Feathers, having been evolved, served in the wings and tail as important organs of flight. There is reason to believe that, once present, the growth of feathers was modified greatly by the degree of stimulation applied to the papillae at roots by the movement and bending strain of the feathers. The modification of the hones and of the wing, shoulders, and sternum by the functional stimuli involved in flying are obviously adaptations, and in my opinion are only to be explained as the hereditary effects of functional stimulation, like all skeleto-muscular adaptations.

The strains produced in bones by muscular contraction produce hypertrophy of the part of the bone to which the muscles are attached and thus we can understand the origin of the carina of the sternum in flying birds, and its absence in flightless forms. In bats and in pterodactyls also the sternum is produced into a carina along the median line. The reduction of the digits of the wing in birds to three, with the bones firmly united together, would follow from their use in flight and their disuse as digits, and it would seem, from the fact that the flight-feathers must have been always on the posterior edge of the wing, and that the ulna is larger than the radius, that the three digits which have persisted are the 3rd, 4th, and 5th, and not the 1st, 2nd, and 3rd as usually taught. A comparison of the hind-limbs of birds with those of bats and pterodactyls suggests strongly that the patagium flyers have arisen from arboreal or climbing animals, while the birds arose from terrestrial forms which acquired the bipedal habit, as certain reptiles have. An arboreal animal would necessarily use all four limbs, as climbing animals actually do. The wings of birds, on the other hand, would have arisen, from the endeavour to increase speed by movements of the fore-limbs. The perching birds would therefore have arisen by later adaptations after the power of flight had been evolved.

WORK REQUEST 1:
From the passage on the evolution of flight, list every kind of animal that the passage says has a sternum with a carina.
WORK REQUEST 2:
Reproduce word for word the stretch of the passage on the evolution of flight from "Feathers, having been" through "all skeleto-muscular adaptations.".

DATASET EXCERPTS:
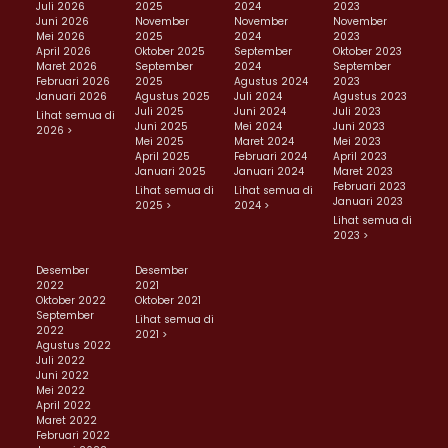
Juli 2026
2025
2024
2023
Juni 2026
November
November
November
Mei 2026
2025
2024
2023
April 2026
Oktober 2025
September
Oktober 2023
Maret 2026
September
2024
September
Februari 2026
2025
Agustus 2024
2023
Januari 2026
Agustus 2025
Juli 2024
Agustus 2023
Juli 2025
Juni 2024
Juli 2023
Lihat semua di
Juni 2025
Mei 2024
Juni 2023
2026 >
Mei 2025
Maret 2024
Mei 2023
April 2025
Februari 2024
April 2023
Januari 2025
Januari 2024
Maret 2023
Februari 2023
Lihat semua di
Lihat semua di
Januari 2023
2025 >
2024 >
Lihat semua di
2023 >
Desember
Desember
2022
2021
Oktober 2022
Oktober 2021
September
Lihat semua di
2022
2021 >
Agustus 2022
Juli 2022
Juni 2022
Mei 2022
April 2022
Maret 2022
Februari 2022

TASK OUTPUT 1:
Flying birds
Bats
Pterodactyls

TASK OUTPUT 2:
Feathers, having been evolved, served in the wings and tail as important organs of flight. There is reason to believe that, once present, the growth of feathers was modified greatly by the degree of stimulation applied to the papillae at roots by the movement and bending strain of the feathers. The modification of the hones and of the wing, shoulders, and sternum by the functional stimuli involved in flying are obviously adaptations, and in my opinion are only to be explained as the hereditary effects of functional stimulation, like all skeleto-muscular adaptations.